##### DATA LISTING

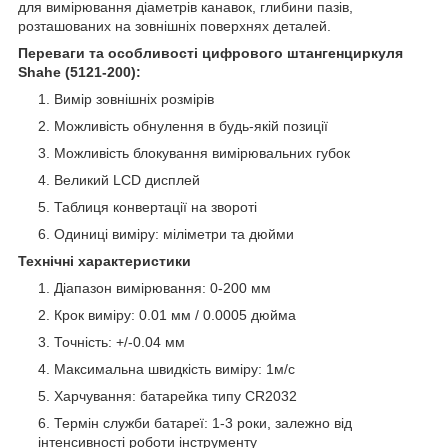
для вимірювання діаметрів канавок, глибини пазів,
розташованих на зовнішніх поверхнях деталей.
Переваги та особливості цифрового штангенциркуля
Shahe (5121-200):
Вимір зовнішніх розмірів
Можливість обнулення в будь-якій позиції
Можливість блокування вимірювальних губок
Великий LCD дисплей
Таблиця конвертації на звороті
Одиниці виміру: міліметри та дюйми
Технічні характеристики
Діапазон вимірювання: 0-200 мм
Крок виміру: 0.01 мм / 0.0005 дюйма
Точність: +/-0.04 мм
Максимальна швидкість виміру: 1м/с
Харчування: батарейка типу CR2032
Термін служби батареї: 1-3 роки, залежно від
інтенсивності роботи інструменту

##########

YOUR OBJECTIVE –
An exact copy of the lines from the one with "Максимальна швидкість виміру: 1м/с" through the final line of the entries is the whole answer.

SOLUTION –
Максимальна швидкість виміру: 1м/с
Харчування: батарейка типу CR2032
Термін служби батареї: 1-3 роки, залежно від
інтенсивності роботи інструменту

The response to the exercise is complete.